STUDY TEXT:
┄┄┄┄┄┄

# Fort Bovisand, Plymouth - Dec 2011 (Pic Heavy)



## Ladyhayles (Dec 31, 2011)

This site has been covered previously but whilst visiting family for Christmas I decided to take a trip down for a look around. The history has been heavily documented but I will include a brief amount and some additional information I have discovered online which I don't think has previously been shown.

_Fort Bovisand was built on the mainland to defend the entrance of Plymouth Sound, at the narrows opposite the east end of Plymouth Breakwater. In 1816, a stone jetty and slip were built for boats from sailing warships anchored in Plymouth Sound to collect fresh water from the nearby reservoir. The first fort at the site, named Staddon Height Battery, was started in 1845, and still exists in the upper part of the present fort. As part of the recommendations of the Royal Commission on the Defence of the United Kingdom, work started on the main part of the fort consisting of 23 granite casemates, originally housing 22 9-inch Rifled Muzzle Loaders (RMLs), one 10-inch RML gun and 180 men. By 1880, the armament included 14 10-inch and nine 9-inch RML guns. In the early 1900s the original guns were removed. In 1942, the remaining four 12-pounders were replaced by two twin 6-pounders, to combat E-boats. A Bofors 40mm anti-aircraft gun was installed in 1943. In 1956 the Ministry of Defence abandoned the fort. It is currently home to a diving school._ 

One thing that really struck me was just how trashed this site now appears to be since the last reports posted. We didn't access a lot of the site due to it either being secure or having to scrabble over piles of debris in most areas. Having thrown my back out a few days before I didn't fancy making it worse by slipping off/falling over anything.

┄┄┄┄┄┄

[Stored records]
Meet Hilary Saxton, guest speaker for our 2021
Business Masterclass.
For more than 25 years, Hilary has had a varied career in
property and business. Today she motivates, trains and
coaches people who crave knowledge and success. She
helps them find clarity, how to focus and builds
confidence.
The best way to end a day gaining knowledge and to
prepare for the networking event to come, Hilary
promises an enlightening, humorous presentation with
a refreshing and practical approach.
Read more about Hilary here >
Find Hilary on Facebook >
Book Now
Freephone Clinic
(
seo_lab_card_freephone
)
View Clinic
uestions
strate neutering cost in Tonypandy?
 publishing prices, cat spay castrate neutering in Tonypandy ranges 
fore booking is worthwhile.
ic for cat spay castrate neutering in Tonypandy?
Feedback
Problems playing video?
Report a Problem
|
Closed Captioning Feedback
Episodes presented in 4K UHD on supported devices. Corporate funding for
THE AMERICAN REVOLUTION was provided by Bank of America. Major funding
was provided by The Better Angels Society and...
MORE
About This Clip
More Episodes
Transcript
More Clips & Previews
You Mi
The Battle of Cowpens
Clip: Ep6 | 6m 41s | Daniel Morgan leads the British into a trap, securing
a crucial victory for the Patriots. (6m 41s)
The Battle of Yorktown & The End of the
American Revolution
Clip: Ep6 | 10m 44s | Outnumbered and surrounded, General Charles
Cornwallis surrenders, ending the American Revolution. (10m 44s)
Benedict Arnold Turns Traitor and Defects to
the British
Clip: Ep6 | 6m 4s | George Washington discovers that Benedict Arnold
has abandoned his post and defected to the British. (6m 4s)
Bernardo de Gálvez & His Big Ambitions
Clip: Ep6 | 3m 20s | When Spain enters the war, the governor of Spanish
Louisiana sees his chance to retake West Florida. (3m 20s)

┄┄┄┄┄┄

WORK INSTRUCTIONS:
- 1) Rewrite the passage of the Fort Bovisand post starting at "One thing that" and ending at "off/falling over anything.", putting "rubble" in place of "debris".
- 2) Answer these questions from the Fort Bovisand post:
(a) In what year was Staddon Height Battery started?
(b) What anti-aircraft gun was installed at the fort in 1943?
(c) What is the fort currently home to?
- 3) Extend the Fort Bovisand post beyond its final sentence.

ANSWERS PER TASK:
- 1)
One thing that really struck me was just how trashed this site now appears to be since the last reports posted. We didn't access a lot of the site due to it either being secure or having to scrabble over piles of rubble in most areas. Having thrown my back out a few days before I didn't fancy making it worse by slipping off/falling over anything.

- 2)
(a) 1845
(b) A Bofors 40mm anti-aircraft gun
(c) A diving school

- 3)
Map of the area






Arial view of the whole site





Picture of the jetty from 1920's





Pictures from my visit


----------



## TeeJF (Dec 31, 2011)

Oooh lovely Bovvy! I have such fond memories (I am lying, I hated it really) of diving trips based at Bovvy. I did a lifting and salvage course there and regularly tried to get a decent nights kip with 15 other divers farting and snoring in the converted gun emplacements that served as dormitories. About the only thing I ever actually enjoyed was doing the Bovvy Jump off the end of that jetty into the water at low tide with a scuba rig on my back - you used to come up with your fins on your knees instead of your feet if you got it wrong and God help you if you forgot to hold your mask and valve!!!


----------



## Timmy (Dec 31, 2011)

the Breakwater fort is where its all at!... you get a free lift back from the police boat... well so me and a fellow explorer found out... alittle amusing tho! ... bovvy was one of my first places i remember going to and ive always loved that place! 

Remember... Plymouth Sound is the only place in the world you can Hear the Sea ... and See the Sound


----------



## Ninja Kitten (Jan 1, 2012)

TeeJF said:


> Oooh lovely Bovvy! I have such fond memories (I am lying, I hated it really) of diving trips based at Bovvy. I did a lifting and salvage course there and regularly tried to get a decent nights kip with 15 other divers farting and snoring in the converted gun emplacements that served as dormitories. About the only thing I ever actually enjoyed was doing the Bovvy Jump off the end of that jetty into the water at low tide with a scuba rig on my back - you used to come up with your fins on your knees instead of your feet if you got it wrong and God help you if you forgot to hold your mask and valve!!!



lol im so with you on that one!! we had some great diving trips down there,..best was the canon ball run..loads strewn all over the sea bed..and i tried to collect as many as i could then realised i was too heavy to get back to the surface!!


----------



## TeeJF (Jan 2, 2012)

Ninja Kitten said:


> lol im so with you on that one!!



So it was you snoring and farting!!!

I didn't do the canonoball run but we lifted a five ton cannon on the lifting and salvage course. Had to drop it again though because they were cast iron and apparently the only reason they were still down there is because they are as common as muck and quite un-preservable!


----------



## jendifa (Jan 8, 2012)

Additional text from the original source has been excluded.